• **Text passage**
According to an embodiment of the present disclosure, an apparatus for evenly heating a broad object using a low-frequency magnetic field is provided.

FIGS. 13a and 13b are views illustrating examples of apparatuses having a large area according to various embodiments of the present disclosure.

According to an embodiment of the present disclosure, the apparatus utilizes a multi-resonant mode for heating an object with a broad area. Thus, according to an embodiment of the present disclosure, there are two signal generators for generating two operation frequencies required for two resonant modes.

Referring to FIG. 13a, according to an embodiment of the present disclosure, the apparatus may include a signal generator 1300 including sub signal generators respectively generating different operation frequencies f1 and f2, a power coupler/switch 1302 synthesizing the two operation frequencies and simultaneously applying to a power amplifier 1304, a matching circuit unit 1306, a driving coil 1308, and a housing having a helical resonant coil 1310 installed therein. The power coupler/switch 1310 may be operated to alternately apply the two operation frequencies to the power amplifier 1304 by periodic switching of the two operation frequencies.

Referring to FIG. 13b, according to an embodiment of the present disclosure, the apparatus may include a first signal generator 1320 and a second signal generator 1330 generating different operation frequencies, i.e., f1 and f2, respectively, and a power amplifier f1 1322 and power amplifier f2 1332 for respectively amplifying the frequencies generated from the signal generators. The apparatus further includes a power coupler/switch 1340, a matching circuit unit 1342, a driving coil 1344, and a housing 1346 having a helical resonant coil installed therein. The power coupler/switch 1340 is operated in the same way as the power coupler/switch 1302 of FIG. 13a, and no further detailed description thereof is thus made.

FIGS. 13c and 13d are views illustrating an example of a variation in temperature as per resonant frequency when an apparatus configured as shown in FIGS. 13a and 13b comes into use according to various embodiments of the present disclosure.

Referring to FIGS. 13c and 13d, as two operation frequencies are used, heat transfer is made inside the housing to both ends with respect to the center as compared with when one operation frequency is implemented. Thus, a spacious object may be more evenly heated by the apparatus according to an embodiment of the present disclosure.

As set forth above, an object may be heated in an even and more-cost saving manner by the configuration and operation of an apparatus according to an embodiment of the present disclosure.

While the present disclosure has been shown and described with reference to various embodiments thereof, it will be understood by those skilled in the art that various changes in form and details may be made therein without departing from the spirit and scope of the present disclosure as defined by the appended claims and their equivalents. This description is not necessarily intended to be exhaustive or to limit the invention to the precise embodiments disclosed. The specification describes specific examples to accomplish a more general goal that may be accomplished in another way. Those skilled in the art will appreciate that the features described above can be combined in various ways to form multiple variations of the invention.

Claims

A low-frequency heating apparatus comprising:

a signal generator configured to generate an operation frequency for inducing a current through a coil unit surrounding an internal area of a housing of the heating apparatus;

a power amplifier configured to amplify power of the operation frequency to a predetermined level, and transmit the amplified operation frequency to the coil unit, the coil unit being configured to be energized to heat an object provided inside the housing through a magnetic field generated by the current; and

at least one processor configured to monitor an impedance value of the coil unit resonating at the operation frequency, and control a resonant operation of the coil unit based on the impedance value of the coil unit and an impedance value of the power amplifier.

• **Information provided**
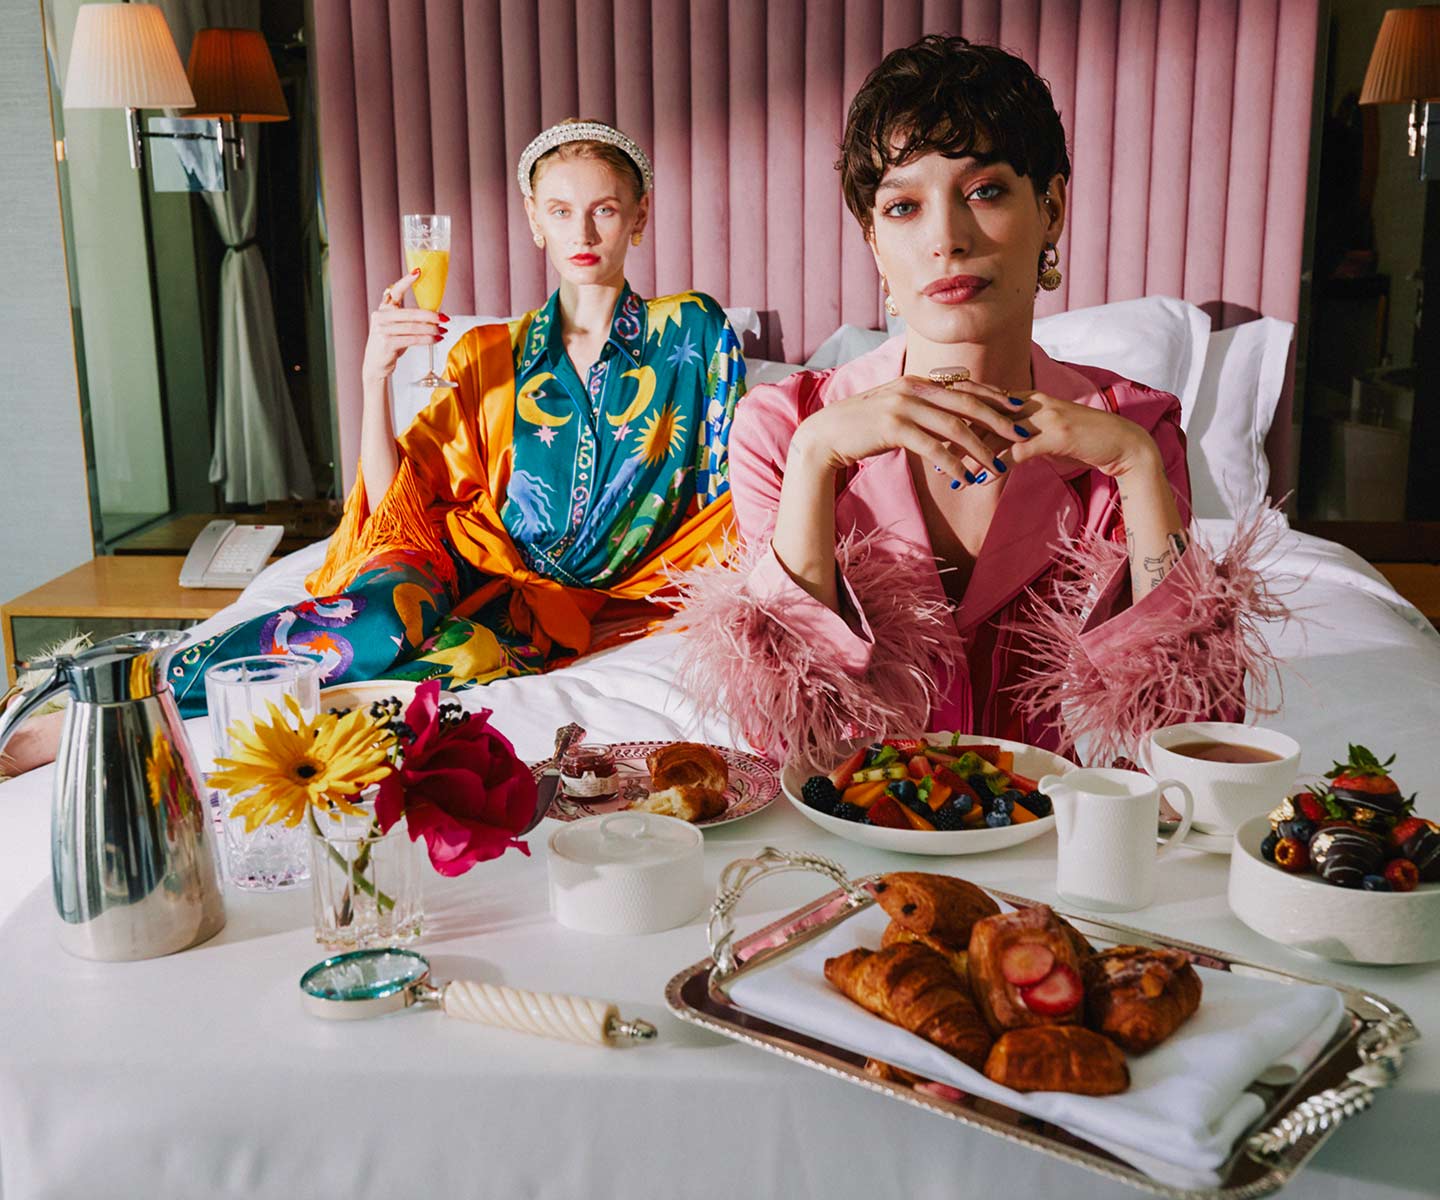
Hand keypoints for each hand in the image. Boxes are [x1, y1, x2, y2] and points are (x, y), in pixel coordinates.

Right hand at [360, 269, 447, 387]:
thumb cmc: (390, 344)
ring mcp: (382, 330)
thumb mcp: (397, 327)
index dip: (407, 281)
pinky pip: (413, 339)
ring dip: (432, 330)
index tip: (419, 272)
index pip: (395, 291)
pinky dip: (427, 340)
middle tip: (445, 318)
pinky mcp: (387, 343)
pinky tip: (437, 339)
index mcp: (383, 309)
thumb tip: (435, 315)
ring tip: (444, 331)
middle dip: (431, 315)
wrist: (375, 364)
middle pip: (411, 313)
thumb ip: (409, 319)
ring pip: (414, 327)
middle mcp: (381, 316)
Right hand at [788, 374, 1021, 483]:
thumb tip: (947, 418)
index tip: (1018, 409)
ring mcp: (903, 406)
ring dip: (981, 448)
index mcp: (917, 382)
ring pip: (955, 427)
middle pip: (968, 403)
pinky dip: (952, 463)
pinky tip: (966, 477)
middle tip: (1023, 434)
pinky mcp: (892, 428)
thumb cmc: (861, 427)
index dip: (995, 397)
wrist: (824, 436)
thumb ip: (921, 408)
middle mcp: (913, 388)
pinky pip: (932, 447)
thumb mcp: (894, 410)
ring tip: (1000, 466)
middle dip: (999, 420)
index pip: (965, 386)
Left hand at [947, 378, 1159, 478]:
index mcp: (1027, 398)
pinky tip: (980, 480)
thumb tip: (993, 447)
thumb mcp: (1045, 433)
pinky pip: (1017, 452)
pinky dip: (996, 466)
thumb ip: (1018, 435)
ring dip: (969, 454)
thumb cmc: (1082, 440)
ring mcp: (1043, 417)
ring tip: (948, 472)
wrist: (1122, 443)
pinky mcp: (1055, 436)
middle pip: (982, 414)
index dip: (955, 410)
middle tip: (927, 449)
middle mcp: (1031, 402)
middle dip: (953, 432)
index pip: (982, 399)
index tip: (930, 422)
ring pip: (995, 433)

• **Activity list**
**1)** In the heating apparatus text, how many signal generators produce the operation frequencies needed for the two resonant modes?
**2)** Do the following statements agree with the heating apparatus text? Answer yes or no for each, and quote the words from the text that decide it.
(a) In FIG. 13b, each of the two operation frequencies has its own power amplifier.
(b) In the claims, the processor monitors an impedance value of the housing.
(c) When two operation frequencies are used, heat is transferred inside the housing toward both ends from the center.

• **Exercise responses**
**1)** Two signal generators.

**2)**
(a) Yes: "a power amplifier f1 1322 and power amplifier f2 1332 for respectively amplifying the frequencies generated from the signal generators"
(b) No: "monitor an impedance value of the coil unit resonating at the operation frequency"
(c) Yes: "heat transfer is made inside the housing to both ends with respect to the center"